Susceptibility to downy mildew in grape clusters: New microscopical and biochemical insights.

Grape clusters of different Vitis genotypes, including Vitis vinifera cvs Chasselas and Merlot, and two interspecific grape varieties, Solaris (cvs. Merzling* x (Saperavi severneyi x Muscat ottonel)) and 2091 (cvs. Gamaret x Bronner), are susceptible or resistant to downy mildew. These cultivars were inoculated with Plasmopara viticola at three developmental stages (BBCH stages 53, 69 and 75). Samples were examined by scanning electron microscopy and the synthesis of stilbenes was measured. Microscopical examinations of pedicels, rachis and calyptras showed important differences in stomatal structures within seasonal development. At BBCH 53, successful infections were observed on all tested cultivars and functional stomata were present, while no infections were observed after this stage. At BBCH 69 and 75, cracks were observed around the stomata and guard cells were unstructured or completely collapsed, leading to closed-like stomata. At BBCH 53, significant stilbene accumulation was quantified in 2091 and Solaris; pterostilbene and δ-viniferin were produced in large amounts. In the susceptible varieties, only piceid and resveratrol were induced.

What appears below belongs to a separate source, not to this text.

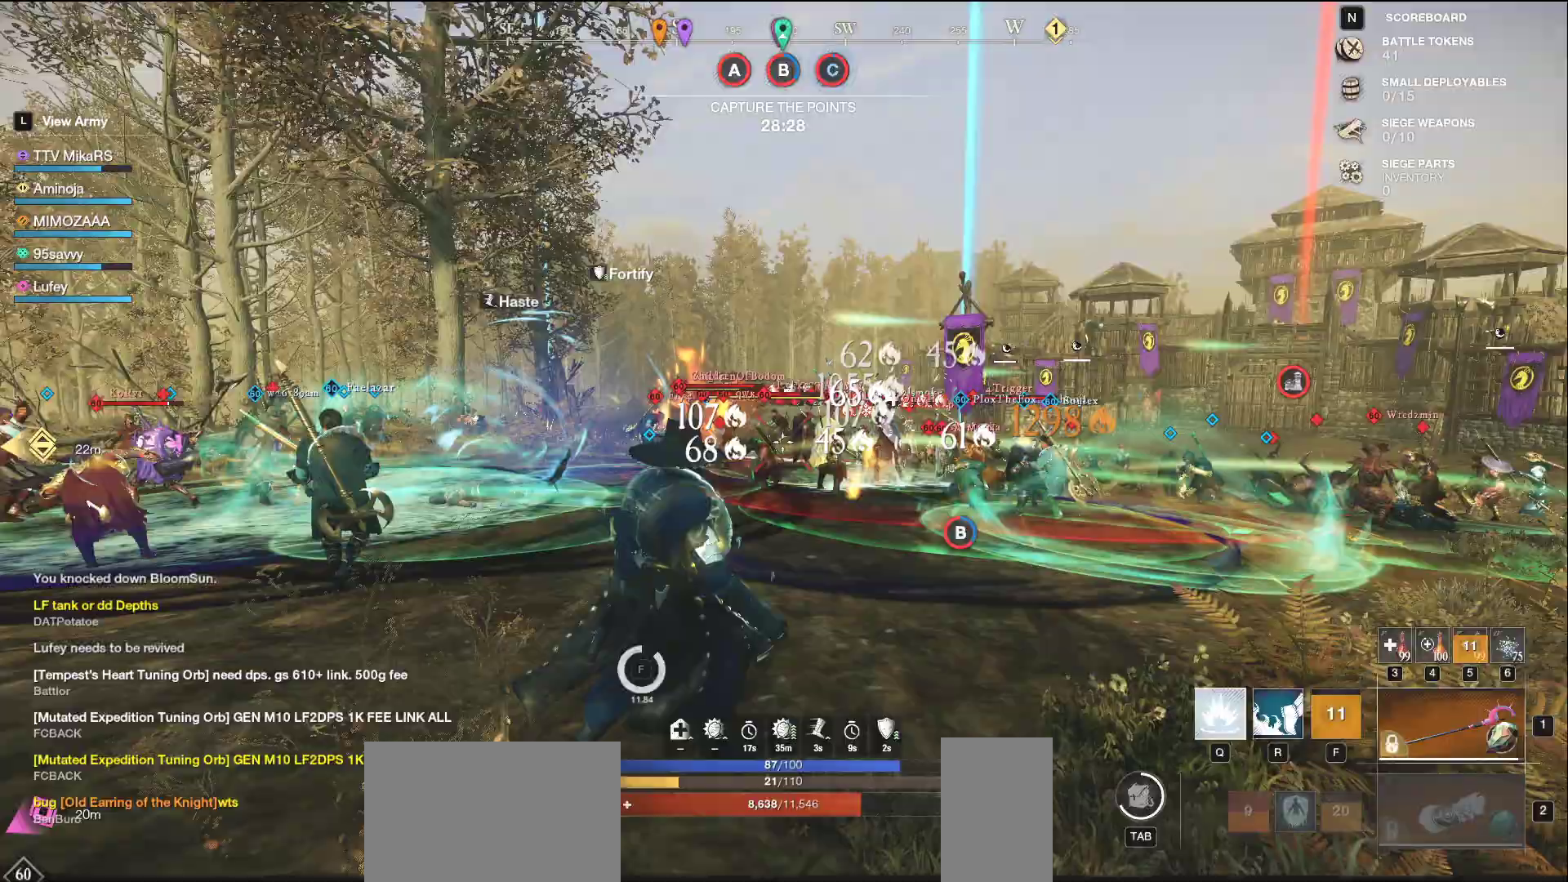
{"keys": ["d"], "mouse": [], "events": [[83, "q", "up"], [83, "w", "up"], [133, "q", "down"], [150, "w", "down"], [217, "q", "up"], [233, "w", "up"], [283, "q", "down"], [283, "w", "down"], [383, "q", "up"], [400, "w", "up"]]}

At the other two stages, the concentration of all measured stilbenes was undetectable. The critical roles of seasonal development and stilbenes in the resistance of grape clusters towards downy mildew are discussed.

The effectiveness of stilbenes in resistant Vitaceae: ultrastructural and biochemical events during Plasmopara viticola infection process.

Leaves of different Vitis vinifera L. cultivars, susceptible or resistant to downy mildew, Chasselas, Solaris, IRAC 2091 (cvs. Gamaret x Bronner) and Muscadinia rotundifolia were inoculated with Plasmopara viticola. Samples were then examined by scanning and transmission electron microscopy, by light microscopy and for their ability to synthesise stilbenes. These phytoalexins were strictly analysed at infection sites. In the susceptible Chasselas, P. viticola colonises, at 72h post-infection (hpi), all of the spongy mesophyll with functional haustoria and produces mainly the non toxic piceide. No necrotic zone was observed on Chasselas leaves. The ultrastructural response to downy mildew infection is different in each of the other three resistant grape cultivars. In Solaris, where leaf necrosis are rapidly induced, the infection is restricted to the upper part of the loose spongy mesophyll, and associated with a rapid cell wall disruption and the dispersion of cytoplasmic content along with the production of viniferins. In IRAC 2091, leaf necrosis are quite similar to those observed on Solaris but the infected plant cell, as well as the haustoria, show high electron dense cellular particles without any recognisable organelles, probably related to the effect of the toxic compound pterostilbene, which is synthesised in this grape cultivar. In M. rotundifolia leaf necrosis are much more scarce and smaller than in other cultivars, but pathogen and plant cells are both strongly affected, with concomitant expulsion of cytoplasmic materials through the stomata after P. viticola penetration. In this cultivar, the concentration of all identified stilbenes exceeds 1×10³ µmol mg(-1) FW. The critical role of stilbenes in the resistance of Vitis spp. is discussed.